When they turned 15, the girls got checkbooks and had to manage their
own money. No credit cards or allowances for these kids; they get a
"commission" for doing chores like making their beds and cleaning
their rooms.
But they can't spend every penny. Following Dave Ramsey's method, they
have to put money aside for saving and giving, and they have to live
within their means.
Denise: "When our friends would be, like, 'Hey, lets go to the
movies,' its like: 'I dont have the money,' you know. 'Dad, please.'"
Did his kids ever go to their father and say, "This isn't fair"?
Rachel: "Oh, I did."
Denise: "Oh, yeah, at first."
So they would go to him and say, Will you give me something for the
movies?"
Says Rachel, "He's, like, 'Whats in your account?' Were, like,
'Nothing.' Hes, like. 'No, youre not going to the movies.'
And he didn't give in.
But there's a payoff. By the time she was 16 years old, Rachel had
saved $8,000. And their father matched their savings to help them buy
a car: a used 2001 BMW.
Ramsey spells out his method in books, budget kits, and videos, with
instructions on belt tightening, budgeting and, above all, getting rid
of all the plastic.
What is wrong with having credit cards, as long as you pay them off
immediately and don't have the interest problems?
Ramsey's answer: "The big thing you have to look at, though, is this:
When you spend cash instead of spending plastic, you spend 12 to 18
percent less... You know why? Because cash hurts. You dont register
the pain with plastic. I mean you go buy a stereo you start layin' out
Uncle Benjamin on the counter you're goin', 'Wait a minute. I want to
think about this a minute.' Whoa!"
Ramsey knows he is up against the credit card industry, one of the
most powerful industries in the United States.
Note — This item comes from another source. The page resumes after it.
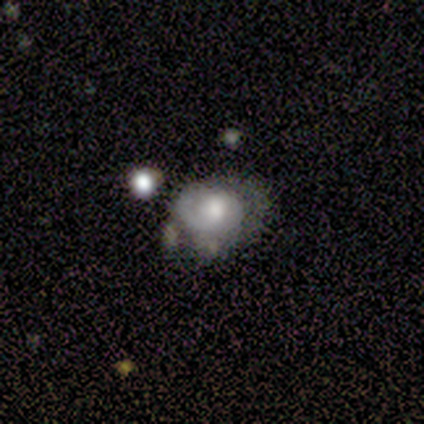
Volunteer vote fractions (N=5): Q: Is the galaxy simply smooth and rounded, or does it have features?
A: featured or disk — 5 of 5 (100%).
"I'm not in the macro business, I'm in the micro business," he says,
emphasizing reaching out to one person at a time. "But well see some
shifts. For instance, this year, debit card charges outnumbered credit
card charges for the first time ever."
Back in the radio studio with Ramsey, 60 Minutes listened as a
bachelor named Fred from Nashville called in. He had sold his ski boat
and two cars and was finally debt free.
Ramsey exhorted him to, "Scream 'I'm debt free' at the top of your
lungs." And Fred did it.
Ramsey concludes, "$46,000 paid off in three years. Don't miss the
numbers. $46,000 paid off in three years, making $36 grand. Why?
Because he decided to take control of his life. Rather than letting
life and bankers happen to him. It's the Dave Ramsey show."